■ DATA EXCERPTS ■
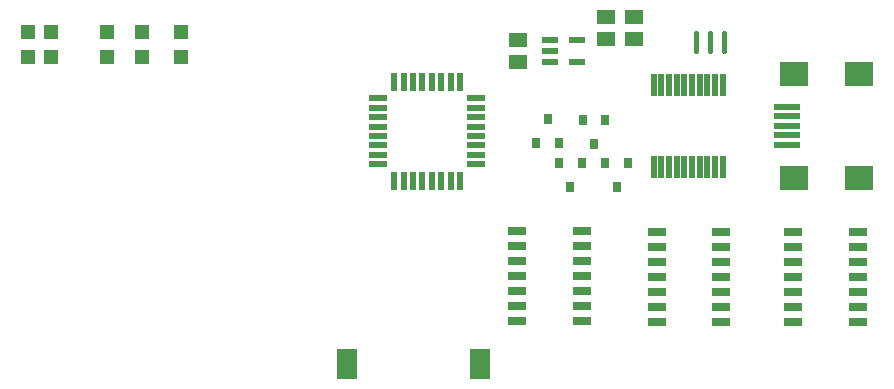
<source format=gbr>
G04 EAGLE Gerber RS-274X export*
G75*
%MOMM*%
%FSLAX34Y34*%
%LPD*%
%INSolderpaste Top*%
%IPPOS*%
%AMOC8*
5,1,8,0,0,1.08239X$1,22.5*%
G01*
%ADD10R,1.500000X1.300000*%
%ADD11R,2.400000X2.000000*%
%ADD12R,2.308000X0.500000*%
%ADD13R,1.525000X0.650000*%
%ADD14R,1.200000X1.200000*%
%ADD15R,0.787400X0.889000*%
%ADD16R,1.390000X0.580000*%
%ADD17R,0.480000X1.900000*%
%ADD18R,1.600000X0.550000*%
%ADD19R,0.550000X1.600000*%
%ADD20R,1.803400X2.590800*%
%ADD21C,0.450000*%


D10*
X542600Y594100D03*
X542600Y613100D03*
X518700Y594200D03*
X518700Y613200D03*
X444500Y574700D03*
X444500Y593700D03*
D11*
X677800Y476700D03*
D12*
X672160Y504700D03*
X672160Y512700D03*
X672160Y520700D03*
X672160Y528700D03*
X672160Y536700D03*
D11*
X732800Y476700D03*
X677800Y564700D03*
X732800Y564700D03*
D13*
X677380Y430500D03*
X677380Y417800D03*
X677380Y405100D03*
X677380Y392400D03*
X677380Y379700D03*
X677380Y367000D03*
X677380Y354300D03*
X731620Y354300D03*
X731620Y367000D03*
X731620Y379700D03*
X731620Y392400D03*
X731620Y405100D03*
X731620Y417800D03*
X731620Y430500D03*
X562080Y430500D03*
X562080Y417800D03*
X562080Y405100D03*
X562080Y392400D03*
X562080Y379700D03*
X562080Y367000D03*
X562080Y354300D03*
X616320Y354300D03*
X616320Y367000D03*
X616320Y379700D03*
X616320Y392400D03*
X616320Y405100D03*
X616320Y417800D03*
X616320Y430500D03*
X443680Y431500D03*
X443680Y418800D03*
X443680Y406100D03*
X443680Y393400D03*
X443680Y380700D03*
X443680Y368000D03*
X443680Y355300D03*
X497920Y355300D03*
X497920Y368000D03*
X497920Y380700D03*
X497920Y393400D03*
X497920Y406100D03*
X497920Y418800D03*
X497920Y431500D03*
D14*
X29600Y600200D03*
X29600Y579200D03*
X48800Y599700D03*
X48800Y578700D03*
X96000Y599700D03*
X96000Y578700D03*
X126200Y599700D03*
X126200Y578700D03*
X158400Y599700D03*
X158400Y578700D03*
D15*
X537306Y489260D03*
X518002Y489260D03*
X527654Y468940D03*
X497906Y489460D03*
X478602Y489460D03*
X488254Y469140D03*
X459694Y505940D03*
X478998Y505940D03*
X469346Y526260D03*
X518106Y525460D03*
X498802Y525460D03*
X508454Y505140D03*
D16*
X470950Y593700D03*
X470950Y584200D03*
X470950Y574700D03*
X494250Y574700D03*
X494250Y593700D03*
D17*
X617450Y555550D03*
X610950Y555550D03*
X604450Y555550D03*
X597950Y555550D03*
X591450Y555550D03*
X584950Y555550D03*
X578450Y555550D03*
X571950Y555550D03*
X565450Y555550D03*
X558950Y555550D03*
X558950Y485450D03*
X565450Y485450D03*
X571950Y485450D03*
X578450Y485450D03*
X584950Y485450D03*
X591450Y485450D03*
X597950Y485450D03*
X604450Y485450D03*
X610950Y485450D03*
X617450Y485450D03*
D18*
X409000Y488000D03*
X409000Y496000D03*
X409000Y504000D03*
X409000Y512000D03*
X409000Y520000D03*
X409000Y528000D03*
X409000Y536000D03*
X409000Y544000D03*
D19*
X395200Y557800D03*
X387200Y557800D03*
X379200Y557800D03*
X371200Y557800D03*
X363200Y557800D03*
X355200Y557800D03*
X347200Y557800D03*
X339200Y557800D03*
D18*
X325400Y544000D03*
X325400Y536000D03*
X325400Y528000D03*
X325400Y520000D03*
X325400Y512000D03*
X325400Y504000D03*
X325400Y496000D03*
X325400Y488000D03*
D19*
X339200Y474200D03*
X347200Y474200D03*
X355200Y474200D03*
X363200Y474200D03*
X371200Y474200D03*
X379200Y474200D03*
X387200Y474200D03*
X395200Y474200D03*
D20*
X299593Y318643D03*
X411607Y318643D03*
D21*
X618900Y584425D02*
X618900Y598975D01*
X606900Y598975D02*
X606900Y584425D01*
X594900Y584425D02*
X594900Y598975D01*
M02*

</source>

■ WHAT THE TASK REQUIRES ■
The material above must be reproduced line for line, with the images omitted.

■ EXERCISE ANSWER ■
<source format=gbr>
G04 EAGLE Gerber RS-274X export*
G75*
%MOMM*%
%FSLAX34Y34*%
%LPD*%
%INSolderpaste Top*%
%IPPOS*%
%AMOC8*
5,1,8,0,0,1.08239X$1,22.5*%
G01*
%ADD10R,1.500000X1.300000*%
%ADD11R,2.400000X2.000000*%
%ADD12R,2.308000X0.500000*%
%ADD13R,1.525000X0.650000*%
%ADD14R,1.200000X1.200000*%
%ADD15R,0.787400X0.889000*%
%ADD16R,1.390000X0.580000*%
%ADD17R,0.480000X1.900000*%
%ADD18R,1.600000X0.550000*%
%ADD19R,0.550000X1.600000*%
%ADD20R,1.803400X2.590800*%
%ADD21C,0.450000*%


D10*
X542600Y594100D03*
X542600Y613100D03*
X518700Y594200D03*
X518700Y613200D03*
X444500Y574700D03*
X444500Y593700D03*
D11*
X677800Y476700D03*
D12*
X672160Y504700D03*
X672160Y512700D03*
X672160Y520700D03*
X672160Y528700D03*
X672160Y536700D03*
D11*
X732800Y476700D03*
X677800Y564700D03*
X732800Y564700D03*
D13*
X677380Y430500D03*
X677380Y417800D03*
X677380Y405100D03*
X677380Y392400D03*
X677380Y379700D03*
X677380Y367000D03*
X677380Y354300D03*
X731620Y354300D03*
X731620Y367000D03*
X731620Y379700D03*
X731620Y392400D03*
X731620Y405100D03*
X731620Y417800D03*
X731620Y430500D03*
X562080Y430500D03*
X562080Y417800D03*
X562080Y405100D03*
X562080Y392400D03*
X562080Y379700D03*
X562080Y367000D03*
X562080Y354300D03*
X616320Y354300D03*
X616320Y367000D03*
X616320Y379700D03*
X616320Y392400D03*
X616320Y405100D03*
X616320Y417800D03*
X616320Y430500D03*
X443680Y431500D03*
X443680Y418800D03*
X443680Y406100D03*
X443680Y393400D03*
X443680Y380700D03*
X443680Y368000D03*
X443680Y355300D03*
X497920Y355300D03*
X497920Y368000D03*
X497920Y380700D03*
X497920Y393400D03*
X497920Y406100D03*
X497920Y418800D03*
X497920Y431500D03*
D14*
X29600Y600200D03*
X29600Y579200D03*
X48800Y599700D03*
X48800Y578700D03*
X96000Y599700D03*
X96000Y578700D03*
X126200Y599700D03*
X126200Y578700D03*
X158400Y599700D03*
X158400Y578700D03*
D15*
X537306Y489260D03*
X518002Y489260D03*
X527654Y468940D03*
X497906Y489460D03*
X478602Y489460D03*
X488254Y469140D03*
X459694Y505940D03*
X478998Y505940D03*
X469346Y526260D03*
X518106Y525460D03*
X498802Y525460D03*
X508454Y505140D03*
D16*
X470950Y593700D03*
X470950Y584200D03*
X470950Y574700D03*
X494250Y574700D03*
X494250Y593700D03*
D17*
X617450Y555550D03*
X610950Y555550D03*
X604450Y555550D03*
X597950Y555550D03*
X591450Y555550D03*
X584950Y555550D03*
X578450Y555550D03*
X571950Y555550D03*
X565450Y555550D03*
X558950Y555550D03*
X558950Y485450D03*
X565450Y485450D03*
X571950Y485450D03*
X578450Y485450D03*
X584950Y485450D03*
X591450Y485450D03*
X597950Y485450D03*
X604450Y485450D03*
X610950Y485450D03*
X617450Y485450D03*
D18*
X409000Y488000D03*
X409000Y496000D03*
X409000Y504000D03*
X409000Y512000D03*
X409000Y520000D03*
X409000Y528000D03*
X409000Y536000D03*
X409000Y544000D03*
D19*
X395200Y557800D03*
X387200Y557800D03*
X379200Y557800D03*
X371200Y557800D03*
X363200Y557800D03*
X355200Y557800D03*
X347200Y557800D03*
X339200Y557800D03*
D18*
X325400Y544000D03*
X325400Y536000D03*
X325400Y528000D03*
X325400Y520000D03*
X325400Y512000D03*
X325400Y504000D03*
X325400Y496000D03*
X325400Y488000D03*
D19*
X339200Y474200D03*
X347200Y474200D03*
X355200Y474200D03*
X363200Y474200D03*
X371200Y474200D03*
X379200Y474200D03*
X387200Y474200D03*
X395200Y474200D03*
D20*
X299593Y318643D03*
X411607Y318643D03*
D21*
X618900Y584425D02*
X618900Y598975D01*
X606900Y598975D02*
X606900Y584425D01*
X594900Y584425D02*
X594900Y598975D01*
M02*

</source>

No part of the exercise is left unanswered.